CESENA. Un’operazione coordinata dalla Procura di Piacenza ha smantellato un’organizzazione criminale specializzata in assalti notturni ai danni di una nota catena di supermercati del Nord Italia. Nei confronti di tre uomini (appartenenti a un gruppo composto complessivamente da sei persone) i Carabinieri hanno eseguito oggi un’ordinanza di custodia cautelare in carcere emessa dal Gip. Gli indagati sono ritenuti responsabili, a vario titolo, di numerosi furti e tentati furti aggravati commessi nelle province di Piacenza, Modena, Mantova, Pavia, Livorno, Forlì-Cesena e Milano. In Romagna il colpo risale al 20 ottobre 2025 quando furono portati via oltre 41mila euro. L’indagine, partita nel marzo 2025 dopo un raid notturno avvenuto a Ponte dell’Olio, nel Piacentino si è conclusa lo scorso aprile. Secondo quanto emerso, il gruppo operava con estrema organizzazione: durante i colpi, i telefoni cellulari venivano lasciati accesi a casa per crearsi un alibi e le comunicazioni avvenivano solo con ricetrasmittenti. Inoltre erano utilizzati sofisticati “jammer” per inibire i segnali e oscurare sistemi di videosorveglianza e telecontrollo. Le incursioni, poi, venivano eseguite con metodi particolarmente violenti ed efficaci: gli indagati impiegavano attrezzature da officina e da cantiere per abbattere muri, sfondare vetrate e aprire casseforti attraverso tagli termici e meccanici.

Per arrivare alla svolta investigativa, i Carabinieri piacentini hanno esaminato, tra l’altro, i transiti autostradali e dei varchi elettronici e monitorato i Gps dei veicoli utilizzati come “staffette”. I militari sono riusciti anche a far intervenire tempestivamente i colleghi di Mantova e Modena, consentendo l’arresto in flagranza di due componenti della banda durante altrettanti colpi tentati rispettivamente a Borgo Virgilio e Finale Emilia.

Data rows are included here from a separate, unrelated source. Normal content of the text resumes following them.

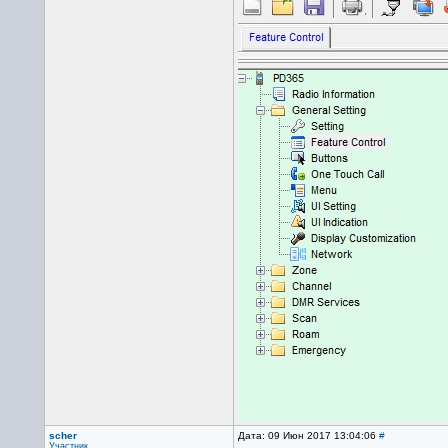
scher
Дата: 09 Июн 2017 13:04:06
#
Участник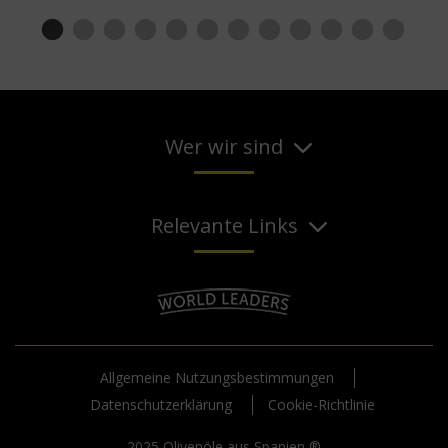
Wer wir sind
Relevante Links
Allgemeine Nutzungsbestimmungen
Datenschutzerklärung
Cookie-Richtlinie
2025 Olivenöle aus Spanien ®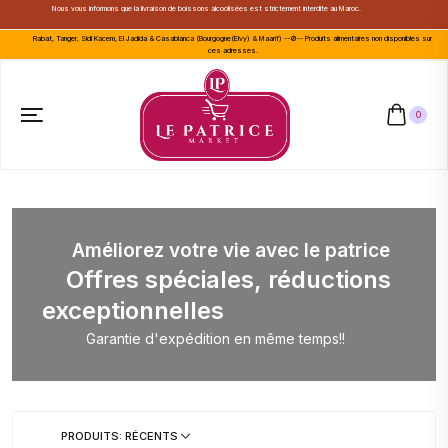
Nous vous informons que la livraison de boissons alcoolisées est strictement interdite au Maroc.
Rabat, Tanger, Sidi Kacem, El Jadida & Casablanca (Bourgogne(Elvy) & Maarif) --🚫-- Produits alimentaires non disponibles sur
ces adresses.
0
Améliorez votre vie avec le patrice
Offres spéciales, réductions
exceptionnelles
Garantie d'expédition en même temps!!
PRODUITS: RÉCENTS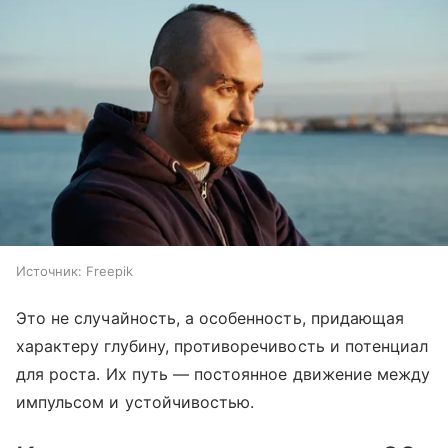
Источник:
Freepik
Это не случайность, а особенность, придающая
характеру глубину, противоречивость и потенциал
для роста. Их путь — постоянное движение между
импульсом и устойчивостью.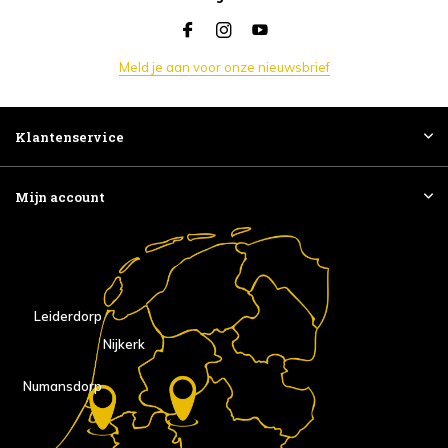
Meld je aan voor onze nieuwsbrief
Klantenservice
Mijn account
Leiderdorp
Nijkerk
Numansdorp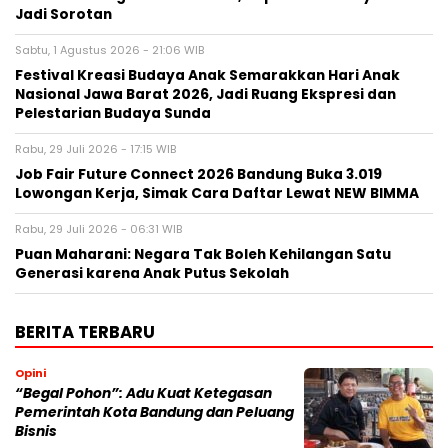
Jadi Sorotan
Sabtu, 1 Agustus 2026 - 21:06 WIB
Festival Kreasi Budaya Anak Semarakkan Hari Anak
Nasional Jawa Barat 2026, Jadi Ruang Ekspresi dan
Pelestarian Budaya Sunda
Rabu, 29 Juli 2026 - 17:15 WIB
Job Fair Future Connect 2026 Bandung Buka 3.019
Lowongan Kerja, Simak Cara Daftar Lewat NEW BIMMA
Rabu, 29 Juli 2026 - 06:31 WIB
Puan Maharani: Negara Tak Boleh Kehilangan Satu
Generasi karena Anak Putus Sekolah
BERITA TERBARU
Opini
“Begal Pohon”: Adu Kuat Ketegasan
Pemerintah Kota Bandung dan Peluang
Bisnis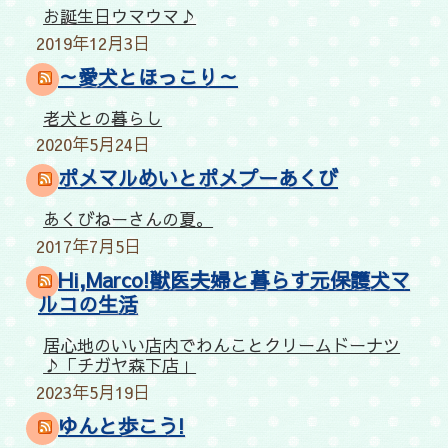
お誕生日ウマウマ♪
2019年12月3日
～愛犬とほっこり～
老犬との暮らし
2020年5月24日
ポメマルめいとポメプーあくび
あくびねーさんの夏。
2017年7月5日
Hi,Marco!獣医夫婦と暮らす元保護犬マ
ルコの生活
居心地のいい店内でわんことクリームドーナツ
♪「チガヤ森下店」
2023年5月19日
ゆんと歩こう!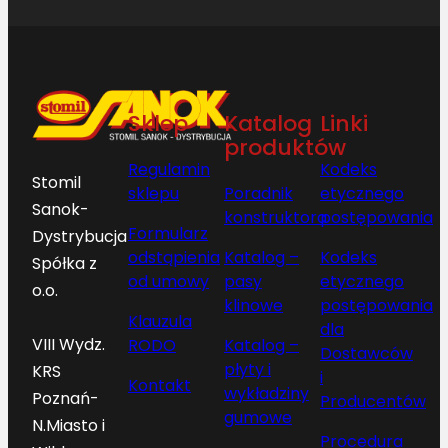
Sklep
Katalog
Linki
produktów
Regulamin
Kodeks
Stomil
sklepu
Poradnik
etycznego
Sanok-
konstruktora
postępowania
Formularz
Dystrybucja
odstąpienia
Katalog –
Kodeks
Spółka z
od umowy
pasy
etycznego
o.o.
klinowe
postępowania
Klauzula
dla
VIII Wydz.
RODO
Katalog –
Dostawców
płyty i
KRS
i
Kontakt
wykładziny
Poznań-
Producentów
gumowe
N.Miasto i
Procedura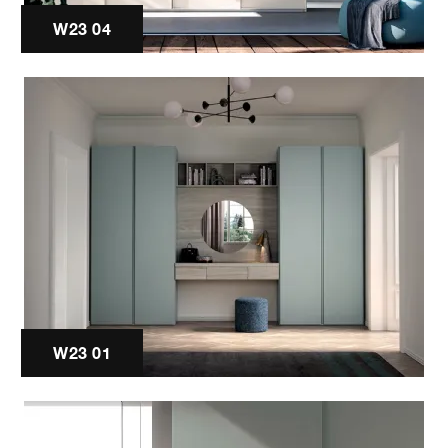
W23 04
W23 01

I tre arrestati, di 65, 38 e 31 anni, tutti residenti in Lombardia e legati tra loro da rapporti di parentela, avrebbero dimostrato, secondo gli investigatori, “una spiccata e preoccupante attitudine a delinquere”. Uno di loro, infatti, risultava già sottoposto alla misura della sorveglianza speciale di pubblica sicurezza. I colpi finora accertati avrebbero fruttato al gruppo circa 200.000 euro in denaro contante. Ancora più ingenti, però, risultano i danni provocati alle strutture colpite, oltre ai pesanti disagi causati dalle operazioni di ripristino dei punti vendita. Le indagini proseguono ora per individuare eventuali complici, canali di riciclaggio del denaro e per verificare possibili collegamenti con altri furti avvenuti ai danni della stessa catena di supermercati.